A narrativa trata-se de um processo de reflexão, caracterizado por uma retroespecção
relativamente a uma questão preocupante, desencadeada por uma experiência, que cria e
clarifica significados próprios e que resulta numa mudança de perspectiva (Dasgupta & Charon,
2004) ao contar a nossa expeiência de doença, estamos a começar a reconhecer as
consequências da mesma gradualmente, a reconhecer o medo, a esperança e o amor expostos
na doença (Charon, 2005).
Desta forma, a narrativa tem sido explorada como tendo efeitos terapêuticos, estudos empíricos
demonstram que “terapias em que as pessoas falam acerca de tudo, reduzem a angústia e
promovem o bem-estar físico e mental” (Smyth e Pennebaker, 1999, citados por Saklys, 2003),
ou seja, a narrativa é um exercício que ajuda a reflectir em experiências passadas, atribuir-lhe
um significado, reenquadrando-as e organizando-as, de forma a que o utente se conheça melhor
a ele próprio, compreenda melhor a doença e consiga arranjar mecanismos para lidar com a
situação, podendo mesmo promover um bem-estar físico e mental.

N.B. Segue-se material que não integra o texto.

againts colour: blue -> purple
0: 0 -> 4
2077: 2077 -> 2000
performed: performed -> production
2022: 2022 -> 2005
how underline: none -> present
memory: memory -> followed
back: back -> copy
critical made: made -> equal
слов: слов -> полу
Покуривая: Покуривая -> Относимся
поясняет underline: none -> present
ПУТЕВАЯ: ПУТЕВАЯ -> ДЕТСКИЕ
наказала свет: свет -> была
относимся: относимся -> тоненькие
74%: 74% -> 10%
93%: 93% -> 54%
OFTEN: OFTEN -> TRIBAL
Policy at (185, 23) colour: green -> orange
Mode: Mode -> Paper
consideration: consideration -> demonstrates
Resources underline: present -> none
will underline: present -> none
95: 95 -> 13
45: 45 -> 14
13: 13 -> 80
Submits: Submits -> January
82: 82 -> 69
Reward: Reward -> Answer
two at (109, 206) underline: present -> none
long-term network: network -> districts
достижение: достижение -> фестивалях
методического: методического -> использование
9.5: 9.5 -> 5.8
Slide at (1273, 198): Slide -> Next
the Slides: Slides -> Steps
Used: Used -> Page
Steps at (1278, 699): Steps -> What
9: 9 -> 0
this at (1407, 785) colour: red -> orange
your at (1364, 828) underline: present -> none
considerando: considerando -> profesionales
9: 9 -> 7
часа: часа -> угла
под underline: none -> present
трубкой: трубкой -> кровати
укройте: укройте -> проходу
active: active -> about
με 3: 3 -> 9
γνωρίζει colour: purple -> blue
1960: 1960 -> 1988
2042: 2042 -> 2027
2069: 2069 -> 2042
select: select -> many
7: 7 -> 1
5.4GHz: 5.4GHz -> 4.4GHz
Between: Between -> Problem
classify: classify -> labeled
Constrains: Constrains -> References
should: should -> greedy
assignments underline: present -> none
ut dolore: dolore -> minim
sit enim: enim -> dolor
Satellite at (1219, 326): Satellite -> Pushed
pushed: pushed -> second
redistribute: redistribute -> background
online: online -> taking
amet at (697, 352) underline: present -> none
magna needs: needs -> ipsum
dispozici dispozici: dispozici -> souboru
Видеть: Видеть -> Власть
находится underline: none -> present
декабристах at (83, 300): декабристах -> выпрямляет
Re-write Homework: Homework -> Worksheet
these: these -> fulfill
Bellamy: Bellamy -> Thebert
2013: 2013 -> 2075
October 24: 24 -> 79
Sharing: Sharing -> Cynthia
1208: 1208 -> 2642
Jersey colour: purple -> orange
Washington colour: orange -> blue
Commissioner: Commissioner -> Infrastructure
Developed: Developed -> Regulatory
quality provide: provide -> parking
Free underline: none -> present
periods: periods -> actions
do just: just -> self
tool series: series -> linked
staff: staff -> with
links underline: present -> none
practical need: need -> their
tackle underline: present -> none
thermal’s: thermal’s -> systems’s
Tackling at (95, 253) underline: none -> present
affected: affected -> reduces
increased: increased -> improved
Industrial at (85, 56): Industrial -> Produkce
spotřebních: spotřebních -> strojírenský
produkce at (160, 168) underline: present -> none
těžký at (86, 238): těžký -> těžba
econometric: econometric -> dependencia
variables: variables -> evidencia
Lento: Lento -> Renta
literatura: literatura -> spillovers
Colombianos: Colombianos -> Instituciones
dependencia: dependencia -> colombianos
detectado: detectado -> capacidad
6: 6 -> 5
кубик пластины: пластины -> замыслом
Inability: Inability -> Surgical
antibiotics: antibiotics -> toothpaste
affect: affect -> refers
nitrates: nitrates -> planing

Segundo Rybarczyk e Bellg (1997), citados por, Sakalys (2003), construir narrativas pessoais
provoca uma diminuição da ansiedade, um aumento do relaxamento e uma melhor satisfação
por parte do utente.
Portanto, a narrativa apresenta efeitos positivos tanto na construção do raciocínio por parte dos
profissionais de saúde como para os utentes, através dela há uma aproximação entre o
terapeuta e o utente, proporcionada por uma facilitação da comunicação. Posto isto, a forma de
pensar analítica, por si só, torna-se insuficiente para a prática de cuidados de saúde, é
necessário que exista uma fusão entre o pensamento analítico, fornecido pela medicina
tecnológica e o pensamento narrativo. Estas duas formas de pensar representam duas formas
de organização da experiência. A narrativa vai limar as arestas da medicina tecnológica, senão
veremos: Segundo Gerteis, 1993 citado por Charon, 2005, os pacientes expressam satisfação
com a qualidade técnica do atendimento, mas as suas necessidades subjectivas, muitas vezes
permanecem insatisfeitas e as suas identidades individuais são frequentemente não
reconhecidas. Isto significa que, para os utentes, é clara a importância da medicina tecnológica e
parece haver uma satisfação no que respeita a esse campo, no entanto, como referido ao longo
do texto, as grandes falhas na medicina prendem-se com a integração do subjectivo numa
realidade que se torna cada vez mais objectiva, ligada à ciência, aos dados concretos e aos
factos.
Nesse sentido, a narrativa pode ser entendida como a ponte entre as provas de grande escala
nos RCT‟s e arte de aplicar este conhecimento aos casos únicos (Charon & Wyer, 2008) ou seja,
o raciocínio hipotético-dedutivo e o raciocínio narrativo complementam-se e juntos oferecem uma
maior objectividade na medicina, dado que, se centram no utente como um ser único e
individual. Picasso uma vez pintou o retrato de um homem com um olho aberto e outro fechado,
estabelecendo a analogia com a medicina, precisamos de manter um olho fechado que nos dirija
objectivamente, no entanto, é necessário que um dos olhos esteja aberto para vermos cada
utente como um ser único (Colbert & Tsai, 2007).